President Bush also opposes funds that Congress included for a number of domestic programs. The White House has continued to press for a “clean” supplemental that only provides funds for the war effort overseas.
Among other items, the Senate emergency spending measure includes a provision that would reauthorize the Forest County Safety Net program for five years and fully fund the Payments-in-Lieu-of-Taxes (PILT) program from fiscal years 2008-2012. The House, in contrast, would just extend the current forest county receipts program for one year.
House and Senate negotiators are expected to finalize the spending package the week of April 23, though that timeframe may very well slip. It is not clear how Democratic leaders on Capitol Hill would respond to an expected presidential veto.
In other funding news, both the House and Senate cleared in late March their respective budget resolutions for fiscal 2008. Negotiators from both chambers will now meet to iron out differences between the two competing versions. The budget resolution does not require approval by the president, but is a congressional spending blueprint for the upcoming fiscal year.

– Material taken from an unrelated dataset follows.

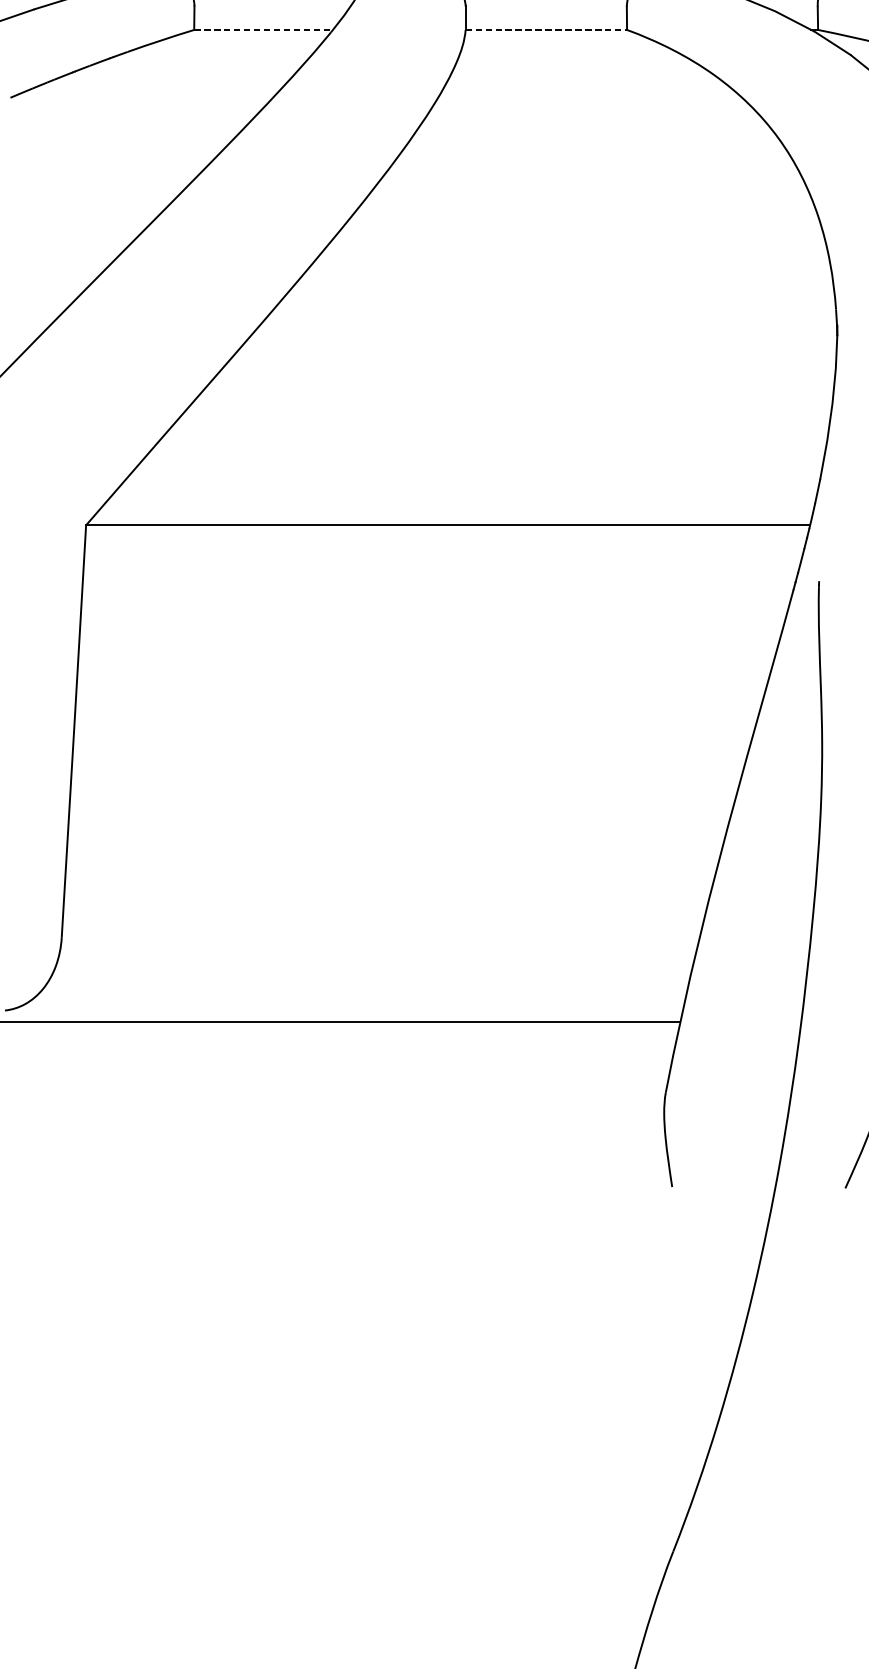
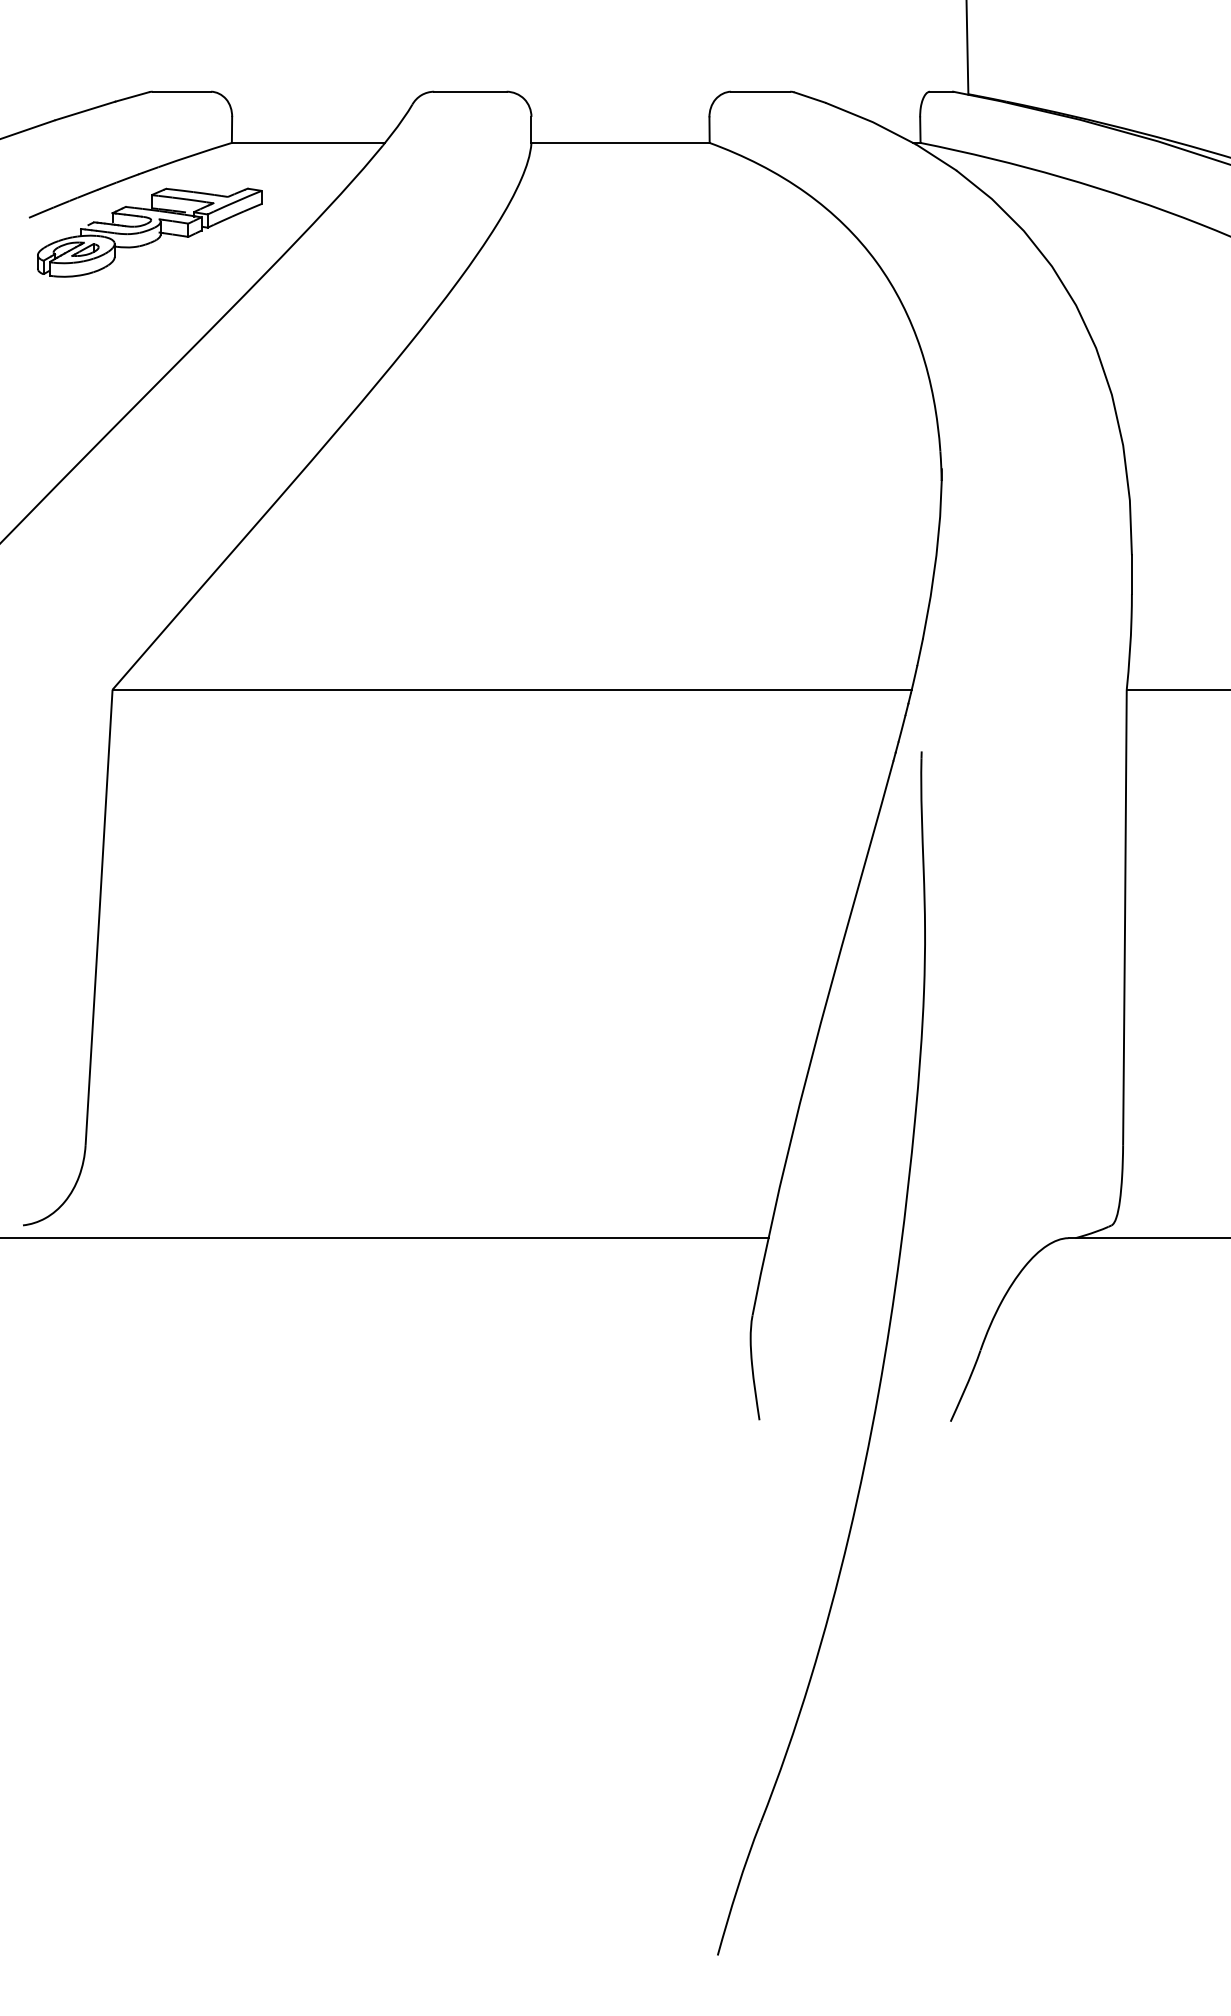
line: (263, 29) -> (308, 142), dashed -> solid
line: (547, 29) -> (621, 142), dashed -> solid
part: (119, 111) -> (149, 232), added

After a budget resolution is finalized, House and Senate appropriators will begin the long and arduous process of funding the various federal programs for fiscal 2008, such as the State Criminal Alien Assistance Program and the Community Development Block Grant. With limited resources at their disposal, appropriations leaders will be challenged to adequately fund many domestic discretionary programs.
In another key development, on April 19, the House overwhelmingly passed legislation (HR 1495) that would renew the Water Resources Development Act (WRDA). The bill would authorize funding for over 700 water-related infrastructure projects, including funding for flood control and shoreline protection activities. Additionally, the legislation, which received strong bipartisan support, would require an independent peer review for projects costing more than $50 million, though the Army Corps of Engineers could exempt certain projects.
On the Senate side, the Environmental and Public Works Committee, chaired by Senator Barbara Boxer (D-CA), approved a draft WRDA measure in late March. Leaders in both chambers are aiming to finish a bill by the end of the year.
It should be noted that it has been seven years since Congress passed a water resources bill, creating a backlog of literally hundreds of projects that are waiting to receive congressional authorization. Nevertheless, the Bush administration has expressed its opposition to the House WRDA bill, noting the measure’s steep price tag, which it estimates could exceed $15 billion. The White House has stopped short of threatening to veto the measure.
Finally, the Senate cleared a bill (S 5) April 11 that would overturn President Bush’s ban on federal research on new embryonic stem cell lines. The House approved its version of the legislation in January. President Bush is likely to veto the bill – as he did last year – when the Republican-controlled Congress presented him with a similar measure.